Note that you can just remove the time limit if you don't want to specify one. This does not appear to have any negative consequences.
You can check which GPU cards are in use, and by whom, by running:
python yourmerlindir/src/gpu_lock.py
On Habanero, you can submit this as a slurm script. The default behavior of this locking mechanism is to free automatically if whatever you are running crashes, however Merlin specifies use of a manual lock, which has to be freed manually. This means that if the voice training crashes, or if you kill it before it has completed, then the locks might not get released automatically.
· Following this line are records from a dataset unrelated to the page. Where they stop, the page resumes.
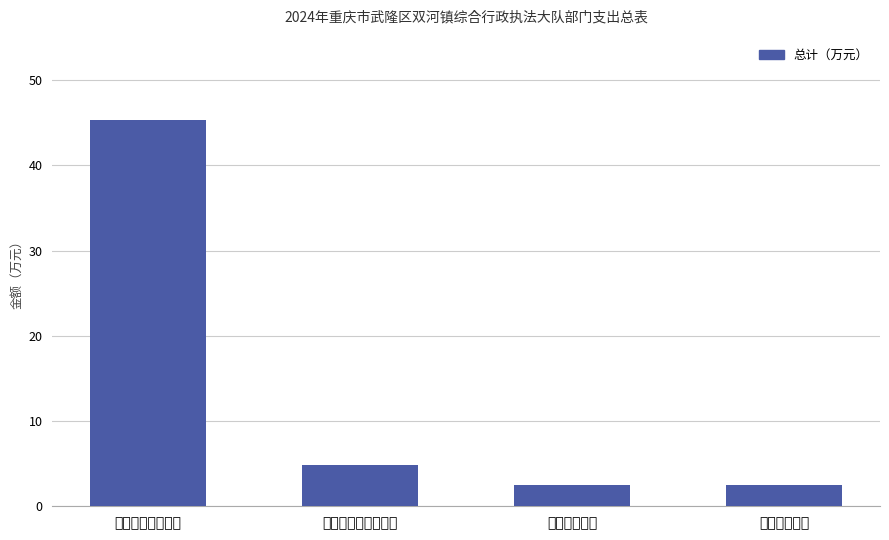

What is the difference between the values at 社会保障和就业支出 and 住房保障支出?

2.4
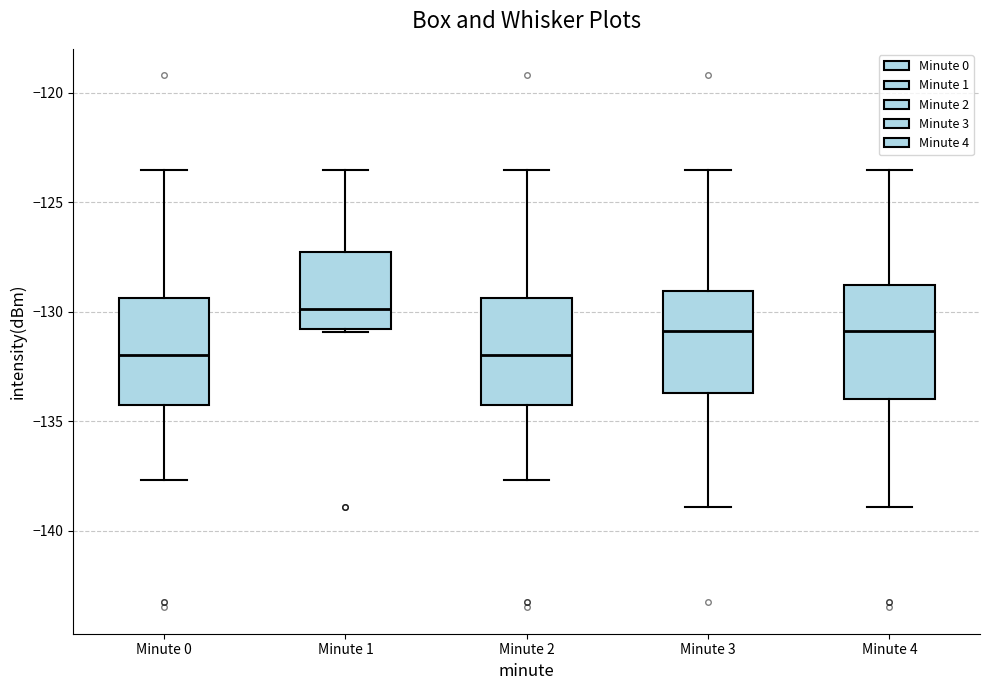

Reading left to right, transcribe this box plot: for each box, give where its median line is, the range the box spans, and where its two whiskers end, as read against the y-axis. The values are not printed on the chart, so give them approximately, as read against the axis.

Minute 0: median -132.0, box -134.5 to -129.5, whiskers -137.5 to -123.5
Minute 1: median -130.0, box -131.0 to -127.5, whiskers -131.0 to -123.5
Minute 2: median -132.0, box -134.5 to -129.5, whiskers -137.5 to -123.5
Minute 3: median -131.0, box -133.5 to -129.0, whiskers -139.0 to -123.5
Minute 4: median -131.0, box -134.0 to -129.0, whiskers -139.0 to -123.5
So, if this happens, you should check if your locks are still there by running the command above, and then free them manually, like this:
python yourmerlindir/src/gpu_lock.py --free lockid
Where lockid is the integer ID of the GPU card that you have locked.
Because of locking, we can only train one voice per GPU card. Here are the numbers of cards we have on each machine:
GPU Drivers: Not for Habanero but for our GPU machines in lab. These are Ubuntu 16.04 and apt installs CUDA version 7.5. This did not work immediately but worked once the machines were rebooted. Hecate has CUDA version 8 on Ubuntu 14.04.